Пробираясь за город мимо караулов городской черты, вышел за земляной вал, подошел к церкви. Какая была та церковь – не знал и не спрашивал, только в ней не было колод с мертвецами и больных не видно было, которых привозили к церквам на покаяние. Зато у церкви собралось нищих с добрую сотню. Они спорили меж собою, дрались и лгали:
– Вы нищие не наши – вы Васильевские [128]! – кричала старуха четырем оборванцам.
– Врешь, дьяволица! Мы вчерась туто стояли, да тебя, вишь, не было…
– А теи воно успенские! [129]
– Коли успенские, так тех гони, а мы тутошние!
– Ужо вас побьют Христа для, вы и скажетесь откелешные! Нищие лезли из центра к окраинным церквам, полагая, что черная смерть не сыщет их, а она сторожила бродяг, прячась в их лохмотьях.
Уходя из Москвы, Сенька знал, что встреча с нищими была последней.
«Завтра буду в Коломне!»
В слободе, на берегу реки Коломенки, среди мелких домишек уселся двухэтажный деревянный дом с искривленными временем дверьми и окнами…
Тот большой дом дворянина Бегичева Ивана Трифоновича, захудалого, а в прежние времена богатого и хлебосольного. Дом Бегичева с садом, с большим двором и во дворе, обнесенном тыном, с гнилыми избами, сараями, мыльней, поварней и даже псарней, в которой давно уж перевелись собаки. Дворни у Бегичева много, только вся она голодна и ободрана.

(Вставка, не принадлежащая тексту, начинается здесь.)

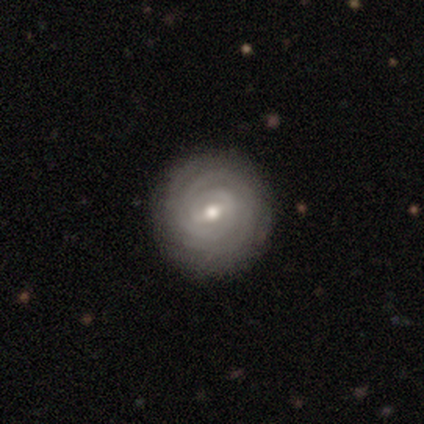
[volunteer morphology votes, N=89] smooth-or-featured: featured or disk: 85% | smooth: 13% | star or artifact: 1%
  disk-edge-on: no: 95% | yes: 5%
    bar: weak: 56% | no: 29% | strong: 15%
    has-spiral-arms: yes: 96% | no: 4%
      spiral-winding: tight: 96% | loose: 3% | medium: 1%
      spiral-arm-count: can't tell: 29% | 3: 25% | 2: 22% | more than 4: 12% | 4: 10% | 1: 3%
    bulge-size: moderate: 68% | small: 29% | large: 1% | none: 1% | dominant: 0%
  merging: none: 91% | minor disturbance: 7% | major disturbance: 1% | merger: 1%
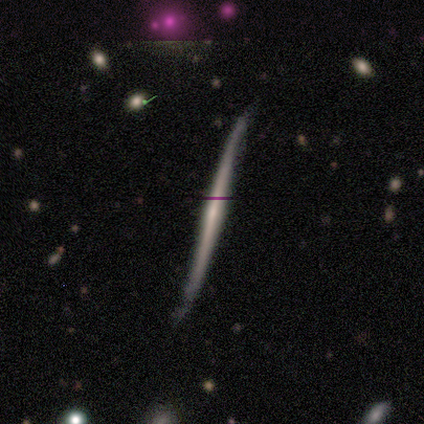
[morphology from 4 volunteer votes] This appears to be a featured or disk galaxy (50%) viewed edge-on (100%) with a rounded central bulge (100%). Merging: none (67%).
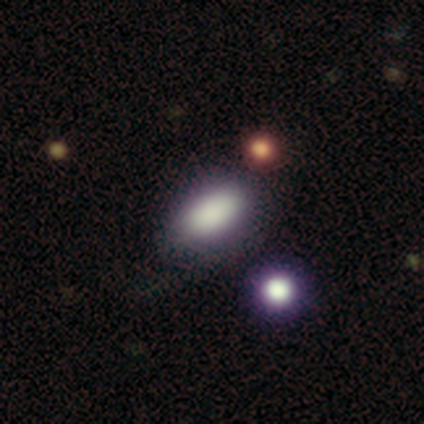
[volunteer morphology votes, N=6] Smooth or featured? 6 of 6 (100%) said smooth. How rounded? 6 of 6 (100%) said in between. Merging? 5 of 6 (83%) said none.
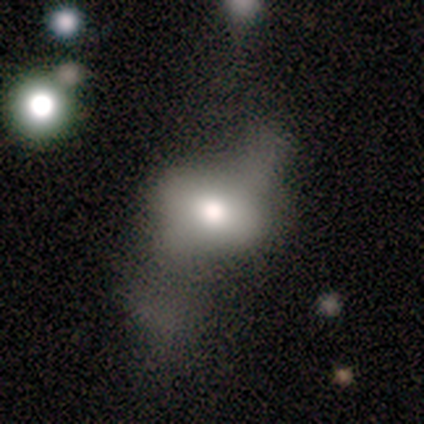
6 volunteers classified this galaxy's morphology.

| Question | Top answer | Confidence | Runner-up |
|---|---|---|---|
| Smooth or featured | featured or disk | 83% | smooth (17%) |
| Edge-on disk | no | 80% | yes (20%) |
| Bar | no | 100% | — |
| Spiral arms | no | 100% | — |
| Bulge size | moderate | 100% | — |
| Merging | minor disturbance | 50% | tied: major disturbance (50%) |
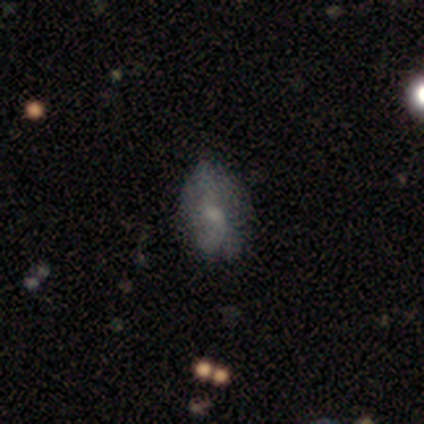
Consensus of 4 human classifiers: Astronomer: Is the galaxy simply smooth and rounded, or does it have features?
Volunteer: smooth — 50%.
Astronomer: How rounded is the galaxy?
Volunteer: round — 50%, tied with in between at 50%.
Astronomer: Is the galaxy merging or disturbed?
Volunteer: none — 67%.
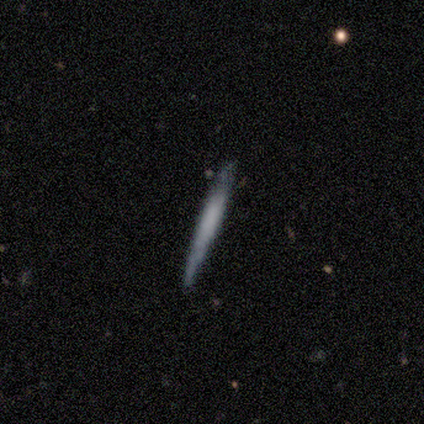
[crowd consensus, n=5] Smooth or featured: featured or disk — 80% (smooth — 20%)
Edge-on disk: yes — 100%
Edge-on bulge: none — 75% (boxy — 25%)
Merging: none — 60% (minor disturbance — 40%)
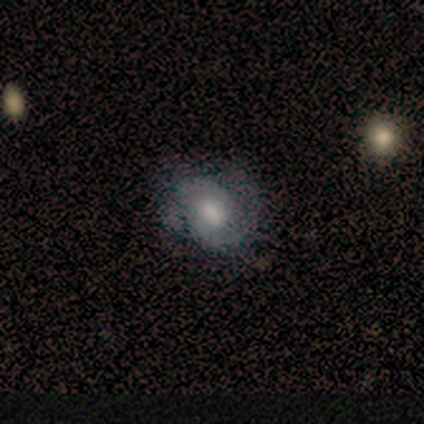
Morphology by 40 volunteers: type=featured or disk (52%); edge-on=no (95%); bar=weak (45%, tied with no); spiral arms=yes (90%); winding=tight (56%); arm count=2 (78%); bulge=moderate (45%); merging=none (71%).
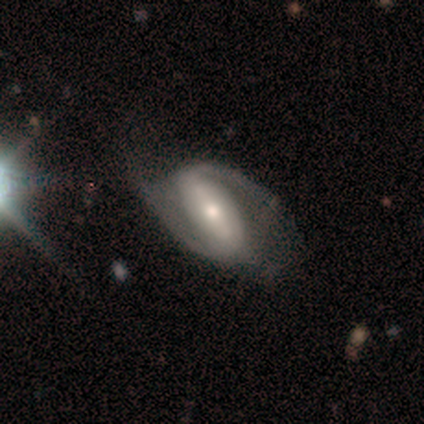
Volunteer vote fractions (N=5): Smooth or featured: featured or disk — 100%
Edge-on disk: no — 100%
Bar: strong — 80% (weak — 20%)
Spiral arms: yes — 100%
Spiral winding: loose — 60% (tight — 40%)
Spiral arm count: 2 — 100%
Bulge size: moderate — 40% (tied with small — 40%)
Merging: none — 60% (minor disturbance — 20%)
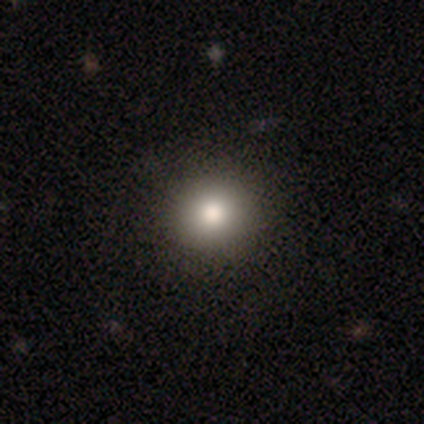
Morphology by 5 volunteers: A smooth galaxy with no disk features (80%) that is round (75%). Merging: none (80%).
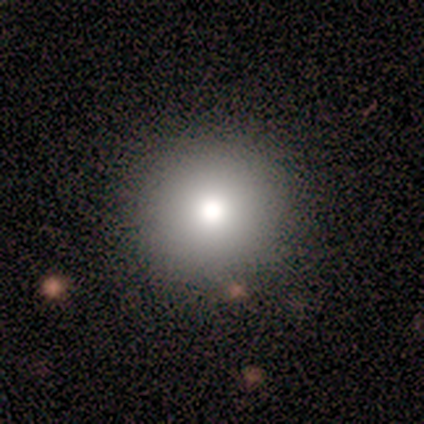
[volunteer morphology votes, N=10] Volunteers were most divided on "smooth or featured": smooth: 50%, star or artifact: 40%, featured or disk: 10%. More confident: how rounded — round (100%); merging — none (100%).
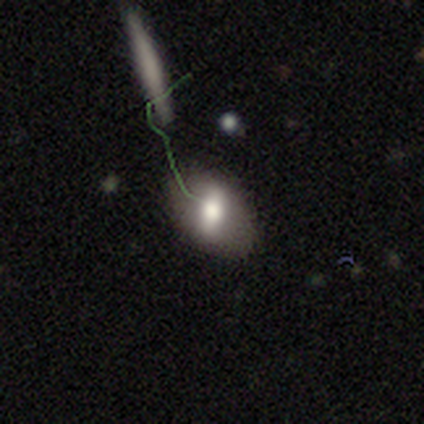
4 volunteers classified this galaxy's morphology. This is likely a smooth galaxy (75%). How rounded: clearly in between (100%). Merging: likely none (75%).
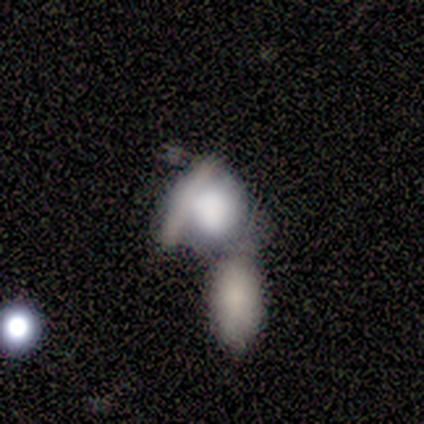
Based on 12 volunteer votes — Overall: smooth (67%). How rounded: round (62%; in between 38%). Merging: merger (55%; none 27%).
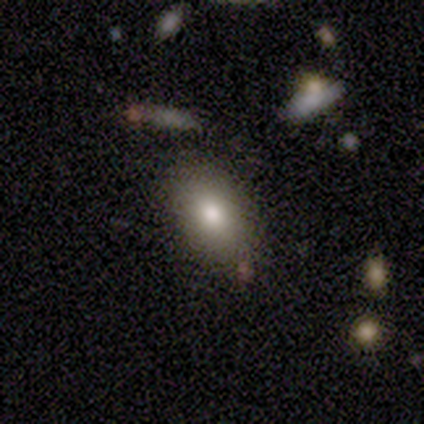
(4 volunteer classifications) Morphology: type=smooth (75%); roundness=in between (100%); merging=none (50%).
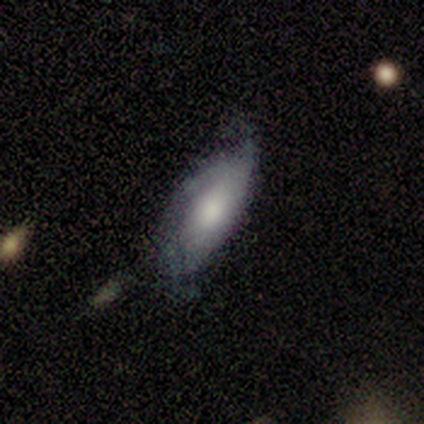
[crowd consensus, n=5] Morphology: type=smooth (60%); roundness=in between (100%); merging=none (40%, tied with minor disturbance).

Сегодня, в половине октября, хозяин зазвал гостей, которым за обедом решил прочесть цедулу, написанную им в укор и свое оправдание к боярину Семену Стрешневу.
125
Коломенское – дворцовое село под Москвой, где стоял знаменитый деревянный дворец Алексея Михайловича. Автор наделяет его топографическими признаками города Коломны, расположенного при впадении в Москву-реку реки Коломенки, в 115 км от столицы. Таким образом, в романе объединяются по месту действия события 1654 г. в городе Коломне, когда взбунтовавшиеся солдаты майора Цея разгромили царев кабак, и основные эпизоды Медного бунта 1662 г., происходившие в селе Коломенском.
126
Дворянин-жилец – Жильцы – один из разрядов московского дворянства.
127
Ирха – замша.
128
Собор Василия Блаженного.
129
Успенский собор.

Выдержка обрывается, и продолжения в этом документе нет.